IV.     Positions of the Parties

A.     Agency's Exceptions

      According to the Agency, the Authority has found that if an agreement specifically excludes a matter from arbitration, an award that violates the agreement will be set aside. In this case, the Agency notes that both performance and adverse actions are excluded from the scope of the grievance procedure in the parties' agreement. Therefore, the Agency contends that the award should be set aside because the award fails to draw its essence from the parties' agreement.

B.     Union's Opposition

      The Union asserts that the award does not fail to draw its essence from the parties' agreement. The Union contends that the fact that the Agency argued that its actions fall "within a category that allows no appeal does not mean that the correctness" of the Agency's choice of procedures (independent of the merits of the personnel action) cannot be determined by competent authority, such as the Arbitrator, to be in accordance with Agency regulatory requirements. Opposition at 5. [ v56 p1107 ]

V.     Analysis and Conclusions

      For an award to be found deficient as failing to draw its essence from the collective bargaining agreement, it must be established that the award: (1) cannot in any rational way be derived from the agreement; (2) is so unfounded in reason and fact and so unconnected with the wording and purpose of the collective bargaining agreement as to "manifest an infidelity to the obligation of the arbitrator"; (3) does not represent a plausible interpretation of the agreement; or (4) evidences a manifest disregard of the agreement. United States Dep't of the Navy, Naval Surface Warfare Center, Indian Head, Md., 55 FLRA 596, 599 (1999); United States Dep't of Labor (OSHA), 34 FLRA 573, 575 (1990).

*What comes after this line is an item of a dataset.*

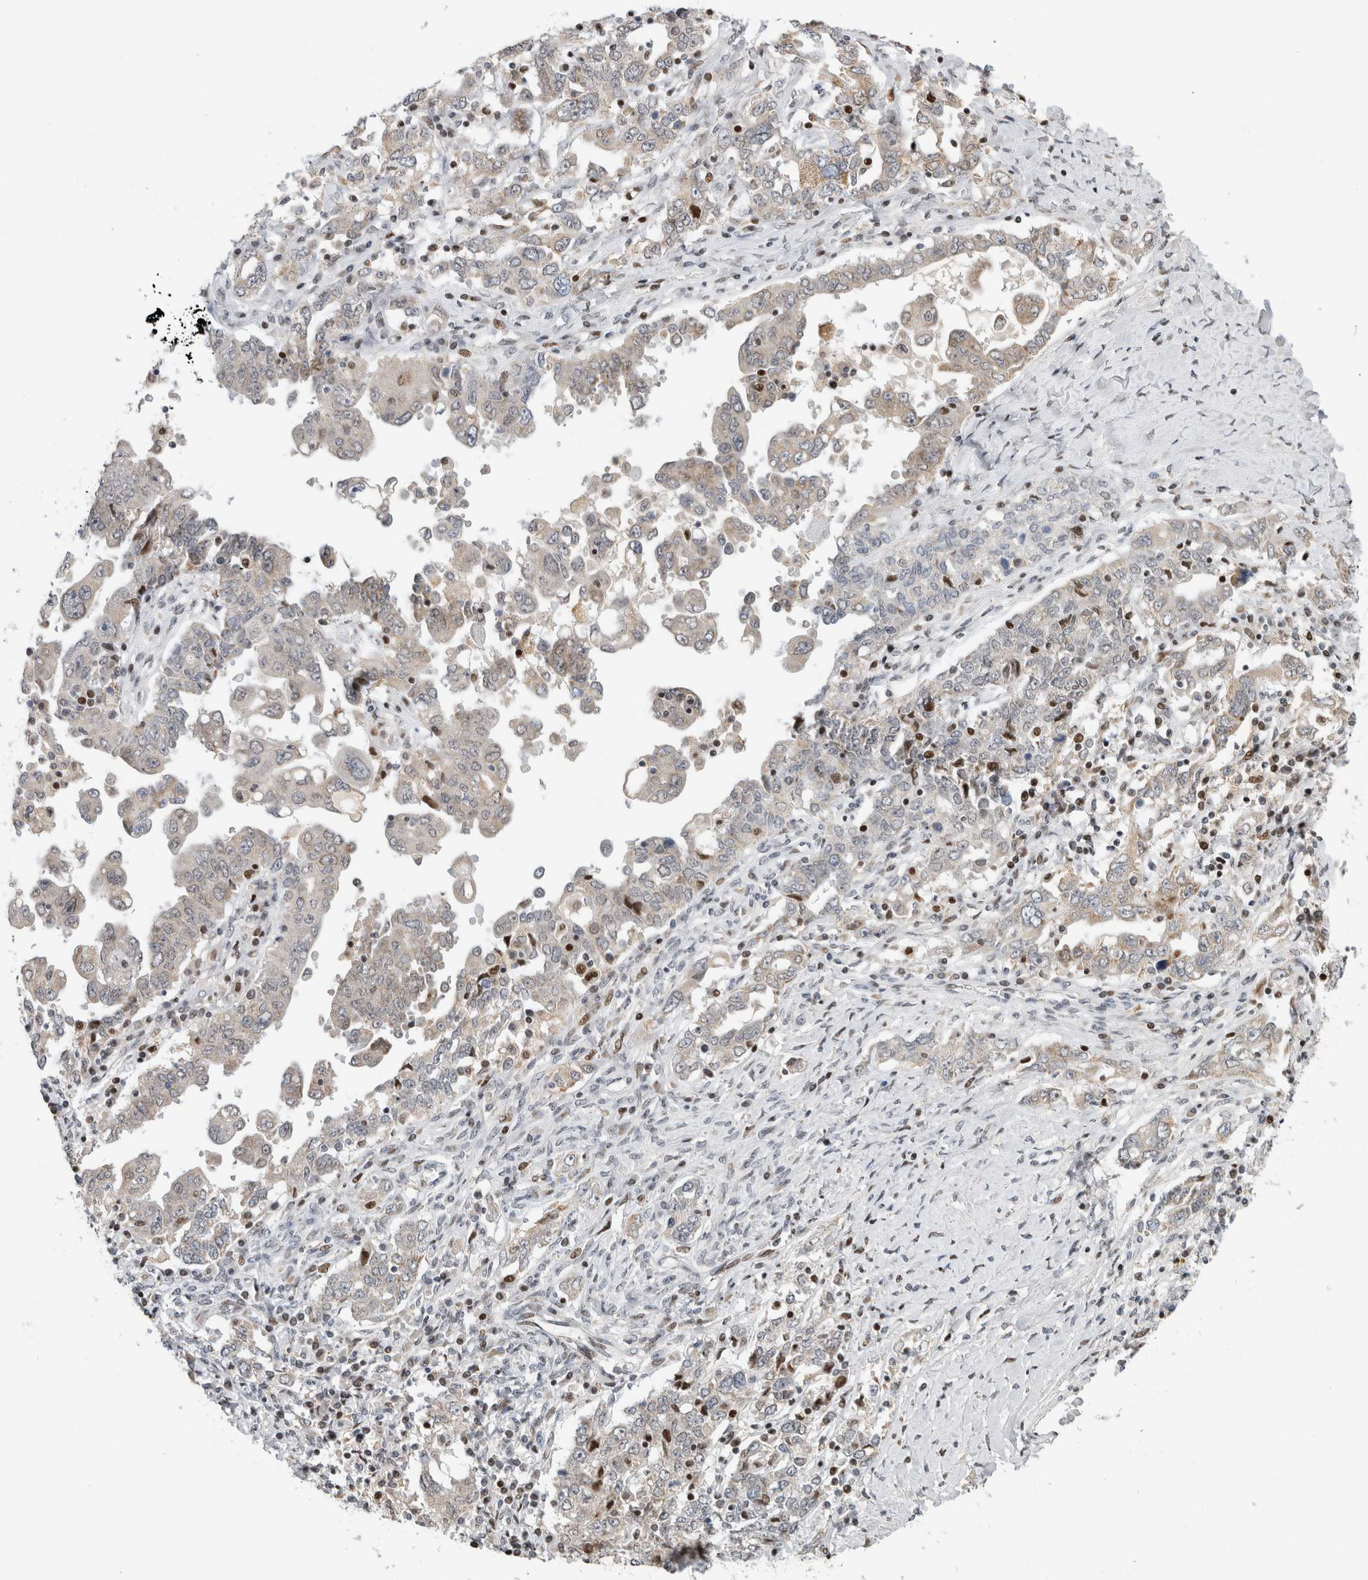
{"staining": {"intensity": "weak", "quantity": "<25%", "location": "nuclear"}, "tissue": "ovarian cancer", "cell_type": "Tumor cells", "image_type": "cancer", "snomed": [{"axis": "morphology", "description": "Carcinoma, endometroid"}, {"axis": "topography", "description": "Ovary"}], "caption": "A micrograph of human ovarian endometroid carcinoma is negative for staining in tumor cells.", "gene": "C8orf58", "patient": {"sex": "female", "age": 62}}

      In ACT, Pa. State Council, 14 FLRA 38, 43-44 (1984), the Authority held that provisions of the Technicians Act preclude inclusion of an adjutant general's decision to take any of the actions enumerated in 32 U.S.C. § 709(f), including suspensions, in a negotiated grievance and arbitration procedure. [n3]  See Wisconsin Army Nat'l Guard, 14 FLRA 57 (1984). In this case, however, the Arbitrator did not rule on the merits of the adjutant general's decision to take action against the grievant. Rather, he decided only the very narrow question of whether the grievant's actions constituted "performance" or "conduct." Therefore, the Agency's arguments, going to any merits review of the personnel action, do not apply. There is no assertion that some other statutory or regulatory procedure exists for resolving this narrow question which would preclude review under Section 5.1b(9) of the parties' agreement. Given the limited nature of this holding, the Agency has not demonstrated that the award is implausible, irrational, or in manifest disregard of the parties' collective bargaining agreement. Accordingly, we find that the Agency has not demonstrated that the award fails to draw its essence from the parties' agreement and we deny the exception.

VI.     Decision

      The Agency's exceptions are denied.

Footnote # 1 for 56 FLRA No. 196

   The award states that "[t]he Union argues that [t]he [g]rievant's actions at the time in question were "conduct" rather than "performance," the latter being specifically exempted from Adverse Action under the above quoted language of the regulations." Award at 6. It is obvious from the context that the award should have stated that the Union argued that the December 7 action constituted performance rather than conduct, and we will construe the Union's position accordingly.

Footnote # 2 for 56 FLRA No. 196

   TPR 752, Table of Penalties, list of offenses includes:"2. Failure to observe written regulations, rules." Award at 11, quoting TPR 752 in pertinent part.

Footnote # 3 for 56 FLRA No. 196

   We note that § 709(f) was previously codified as 32 U.S.C. § 709(e).